• [Given text]
Seeing adult children over Christmas

(104 Posts)
Mynxie Wed 29-Dec-21 08:08:38

I’d really like to know if I am being unreasonable! My son and his family live about 100 miles from me. Twice in early December I willingly traveled up to their house to babysit our grandchildren (6 and 2) and stayed overnight whilst my DS and DIL met up with friends and stayed out all night in a hotel.
When it came to meeting for Christmas (even just for a meal) the earliest they can fit me in is the end of February as they say they have so much on until then. I feel sad as they are staying with his dad all over the new year (he left me for OW when my son was 4) but cannot find time to see me. I raised him on my own after his dad left and we used to be very close. AIBU to feel so hurt and upset?

MercuryQueen Sat 01-Jan-22 19:31:56

Oooof. They're key workers, on shifts. That goes a LONG way to explaining their schedule and the February time line, imo. It may well be that they're on opposite shifts for the next however knows how long, trying to juggle finding some family time with them and their kids, plus extended family. Especially with the surge in pandemic cases happening. More and more key workers are getting ill, leaving gaps in schedules... I wouldn't be at all surprised if they're in a 'all hands on deck' situation, especially if either of them is in health care.

They're probably stressed and burnt out, barely hanging on.

Give them as much grace as you can.

V3ra Sat 01-Jan-22 19:50:16

MercuryQueen I agree with everything you've said.

M0nica Sat 01-Jan-22 22:28:50

Yes, I love my children unconditionally, but we have always operated as a family.

My children live 90 and 200 miles away. When DD was seriously injured in a car accident we were there for her and livd with her for 2 months and were with her for 5 further operations and other treatments. The same when DGS's nursery shut down with no notice. i drove the 200 miles to care for DGS while his parents found a new nursery.

Saved entries
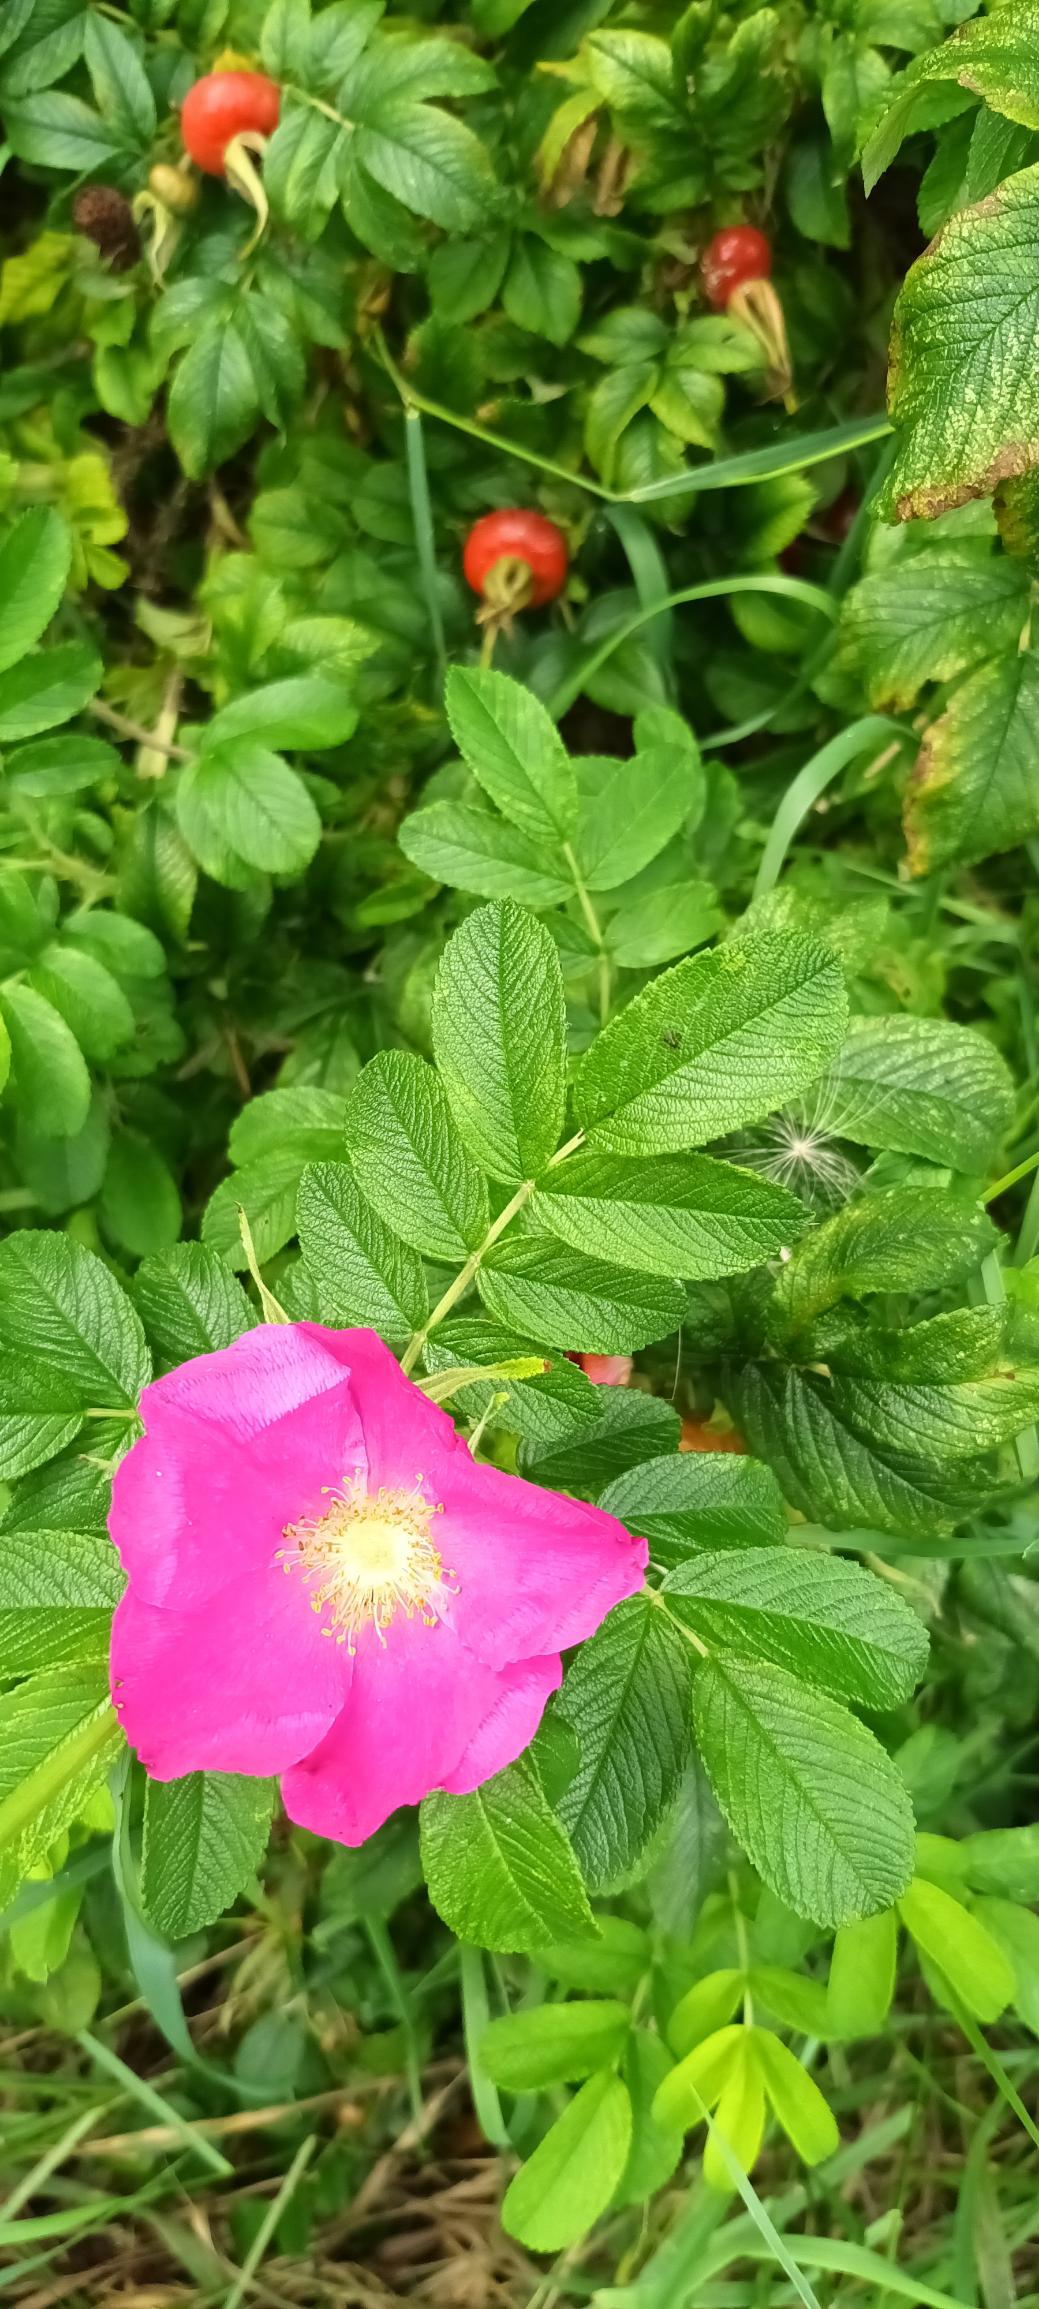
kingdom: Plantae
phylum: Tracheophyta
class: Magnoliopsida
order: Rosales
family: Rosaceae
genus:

• [Problem A]
Answer these questions about the forum thread:
(i) About how far from Mynxie do her son and his family live?
(ii) According to MercuryQueen, what kind of workers are they?
(iii) For how long did M0nica live with her daughter after the car accident?
• [Problem B]
Reproduce the passage of the forum thread between "M0nica Sat 01-Jan-22" and "a new nursery.", inclusive.

• [Worked solution A]
(i) About 100 miles.
(ii) Key workers, on shifts.
(iii) 2 months.

• [Worked solution B]
M0nica Sat 01-Jan-22 22:28:50

Yes, I love my children unconditionally, but we have always operated as a family.

My children live 90 and 200 miles away. When DD was seriously injured in a car accident we were there for her and livd with her for 2 months and were with her for 5 further operations and other treatments. The same when DGS's nursery shut down with no notice. i drove the 200 miles to care for DGS while his parents found a new nursery.